**Instructions to follow**
Lines from the beginning of the data below through the one containing "déposer à vot" are to be printed exactly as they appear.

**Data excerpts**
-- Opening Marker --
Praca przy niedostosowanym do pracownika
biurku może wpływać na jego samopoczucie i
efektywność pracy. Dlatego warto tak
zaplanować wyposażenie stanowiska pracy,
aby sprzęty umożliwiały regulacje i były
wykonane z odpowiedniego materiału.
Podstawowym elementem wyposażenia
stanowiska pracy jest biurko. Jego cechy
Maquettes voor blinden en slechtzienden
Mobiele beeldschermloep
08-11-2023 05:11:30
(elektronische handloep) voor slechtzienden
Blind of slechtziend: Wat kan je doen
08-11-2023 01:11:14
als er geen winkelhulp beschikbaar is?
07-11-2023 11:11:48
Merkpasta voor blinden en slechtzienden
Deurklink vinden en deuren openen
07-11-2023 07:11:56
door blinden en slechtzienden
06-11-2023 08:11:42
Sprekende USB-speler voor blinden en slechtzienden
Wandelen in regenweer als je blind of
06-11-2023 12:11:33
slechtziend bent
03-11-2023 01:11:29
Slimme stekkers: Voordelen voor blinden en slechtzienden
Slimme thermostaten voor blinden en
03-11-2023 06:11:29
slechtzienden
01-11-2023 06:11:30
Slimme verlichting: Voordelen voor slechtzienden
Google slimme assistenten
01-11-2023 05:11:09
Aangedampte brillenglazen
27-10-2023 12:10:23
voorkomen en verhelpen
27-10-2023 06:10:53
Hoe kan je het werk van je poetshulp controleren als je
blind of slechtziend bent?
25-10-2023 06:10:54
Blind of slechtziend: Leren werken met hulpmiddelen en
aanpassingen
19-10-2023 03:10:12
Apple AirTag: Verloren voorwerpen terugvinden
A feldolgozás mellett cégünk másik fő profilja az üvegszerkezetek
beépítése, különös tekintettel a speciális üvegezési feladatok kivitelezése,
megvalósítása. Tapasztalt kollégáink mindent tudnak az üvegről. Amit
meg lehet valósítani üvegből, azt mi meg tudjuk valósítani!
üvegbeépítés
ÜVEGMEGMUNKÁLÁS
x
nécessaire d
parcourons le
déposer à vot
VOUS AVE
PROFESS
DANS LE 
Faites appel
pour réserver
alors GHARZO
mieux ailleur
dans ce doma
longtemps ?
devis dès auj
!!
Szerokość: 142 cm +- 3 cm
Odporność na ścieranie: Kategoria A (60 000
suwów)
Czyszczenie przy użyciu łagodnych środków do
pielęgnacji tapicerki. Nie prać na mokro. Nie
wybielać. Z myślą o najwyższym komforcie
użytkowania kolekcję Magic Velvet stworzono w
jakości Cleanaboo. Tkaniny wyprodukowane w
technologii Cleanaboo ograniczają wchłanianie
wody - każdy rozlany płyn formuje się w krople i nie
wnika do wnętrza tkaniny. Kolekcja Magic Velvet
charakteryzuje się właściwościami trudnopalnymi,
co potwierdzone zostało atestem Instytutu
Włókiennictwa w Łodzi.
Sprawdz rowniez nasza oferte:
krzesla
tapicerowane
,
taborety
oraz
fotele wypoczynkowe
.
-- Closing Marker --
**Task output**
Praca przy niedostosowanym do pracownika
biurku może wpływać na jego samopoczucie i
efektywność pracy. Dlatego warto tak
zaplanować wyposażenie stanowiska pracy,
aby sprzęty umożliwiały regulacje i były
wykonane z odpowiedniego materiału.
Podstawowym elementem wyposażenia
stanowiska pracy jest biurko. Jego cechy
Maquettes voor blinden en slechtzienden
Mobiele beeldschermloep
08-11-2023 05:11:30
(elektronische handloep) voor slechtzienden
Blind of slechtziend: Wat kan je doen
08-11-2023 01:11:14
als er geen winkelhulp beschikbaar is?
07-11-2023 11:11:48
Merkpasta voor blinden en slechtzienden
Deurklink vinden en deuren openen
07-11-2023 07:11:56
door blinden en slechtzienden
06-11-2023 08:11:42
Sprekende USB-speler voor blinden en slechtzienden
Wandelen in regenweer als je blind of
06-11-2023 12:11:33
slechtziend bent
03-11-2023 01:11:29
Slimme stekkers: Voordelen voor blinden en slechtzienden
Slimme thermostaten voor blinden en
03-11-2023 06:11:29
slechtzienden
01-11-2023 06:11:30
Slimme verlichting: Voordelen voor slechtzienden
Google slimme assistenten
01-11-2023 05:11:09
Aangedampte brillenglazen
27-10-2023 12:10:23
voorkomen en verhelpen
27-10-2023 06:10:53
Hoe kan je het werk van je poetshulp controleren als je
blind of slechtziend bent?
25-10-2023 06:10:54
Blind of slechtziend: Leren werken met hulpmiddelen en
aanpassingen
19-10-2023 03:10:12
Apple AirTag: Verloren voorwerpen terugvinden
A feldolgozás mellett cégünk másik fő profilja az üvegszerkezetek
beépítése, különös tekintettel a speciális üvegezési feladatok kivitelezése,
megvalósítása. Tapasztalt kollégáink mindent tudnak az üvegről. Amit
meg lehet valósítani üvegből, azt mi meg tudjuk valósítani!
üvegbeépítés
ÜVEGMEGMUNKÁLÁS
x
nécessaire d
parcourons le
déposer à vot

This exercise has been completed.